The Muzak

kuleshov

Senior Member
Spain Spanish
My dictionary tells me that "The Muzak" is quiet music played in shops, restaurants, and other public places.
I was wondering whether this is a word people actually use in colloquial English or rather they use "background music."

What do you think?:confused:

Cheers
 
  • Lexiphile

    Senior Member
    England English
    If I'm not totally mistaken (and I did work for just such a company in the 1960's), Musak was the name of a supplier of the machines and continuous tapes used to play background music. The machines were installed in shops and restaurants, for a fee, of course.

    Like so many other brand names (Kleenex, Hoover, you name it), it has become the common term for such music. I would be surprised if the company still exists (and NO I haven't checked in Google!).
     

    kuleshov

    Senior Member
    Spain Spanish
    Thanks a lot, especially for the etymology:)

    By the way, when you phone a company and they tell you to hold on, you sometimes get music on the phone while you are waiting; can we use the same expression for that kind of music? Or do you use a different word or expression.


    Cheers
     

    Matching Mole

    Senior Member
    England, English
    Muzak are still going, although I doubt that they still use those massive phonograph discs! :)

    "Muzak" is still in use to generically refer to background music. It's also used as a disparaging term for bland "wallpaper" music generally.

    We usually call the music on telephones "music on hold", or "telephone hold music".
     

    cuchuflete

    Senior Member
    EEUU-inglés
    In AE the common terms are Muzak and background music. There are other more disparaging terms, such as dentist office music, which rather adequately describe much Muzak.
     

    JamesM

    Senior Member
    In AE the common terms are Muzak and background music. There are other more disparaging terms, such as dentist office music, which rather adequately describe much Muzak.
    :) Another common term is "elevator music."
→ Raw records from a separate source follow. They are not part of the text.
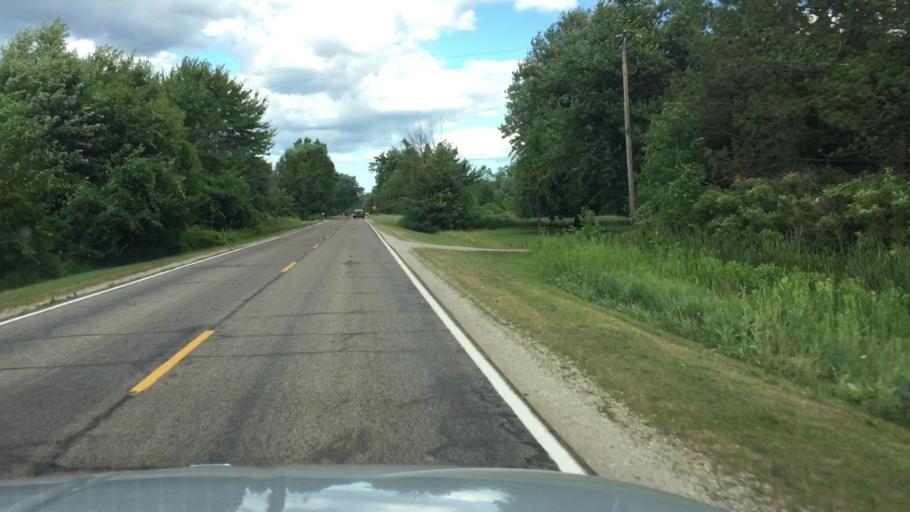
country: US
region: Michigan
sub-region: Saint Clair County
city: Yale
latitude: 43.1281
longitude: -82.8825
    Muzak is still going strong and generates significant royalties for those fortunate (or unfortunate) enough to be included in their play list.
     

    PMS-CC

    Senior Member
    By the way, when you phone a company and they tell you to hold on, you sometimes get music on the phone while you are waiting; can we use the same expression for that kind of music? Or do you use a different word or expression.


    Cheers
    I use "hold music," although I usually put a vulgar adjective or two in front of the phrase.
     

    veracity

    Senior Member
    To #4.
    "I took out my mobile and called the internet company.
    I shall spare you a full account of the sweaty half-hour that followed - the endless selecting from lists of options, the queuing, the listening to muzak, ..."
    R. Harris: The Ghost

    By the way, when you phone a company and they tell you to hold on, you sometimes get music on the phone while you are waiting; can we use the same expression for that kind of music? Or do you use a different word or expression.

    After this British author it seems evident we can.
     

    Loob

    Senior Member
    English UK
    Convoluted answer coming up, veracity;)

    I would use "muzak" only for the background music you get in restaurants, shopping centres etc.

    I don't think I have a word for the even-more-annoying (in fact far-more- annoying) music they play while they keep you waiting on the phone, with the seconds and the £ ticking away.... I see that other people use "[telephone] hold music", but it's not a term I'm familiar with.

    So here's my theory: that Harris used the probably-not quite-accurate term "muzak" to describe 'telephone hold music' because (1) like me, he didn't have a word for telephone hold music; and (2) "muzak" conveyed the sense of mindless frustration he wanted to convey.

    I said it was going to be convoluted!
     

    bibliolept

    Senior Member
    AE, Español
    I'd use muzak--oddly enough, I wouldn't think of capitalizing it despite the fact that I know the word's origin and have read about the company--to refer to any bland, canned background music. If you mention muzak, though, I'll think about the music in a shopping mall, in an office building's waiting area, or especially that encountered in an elevator.

    I've noticed Muzak-brand equipment apparently in still in use on a couple of occasions: you may see a metal plate, something like the faceplate on a wall socket, with the label Muzak Co. or the like.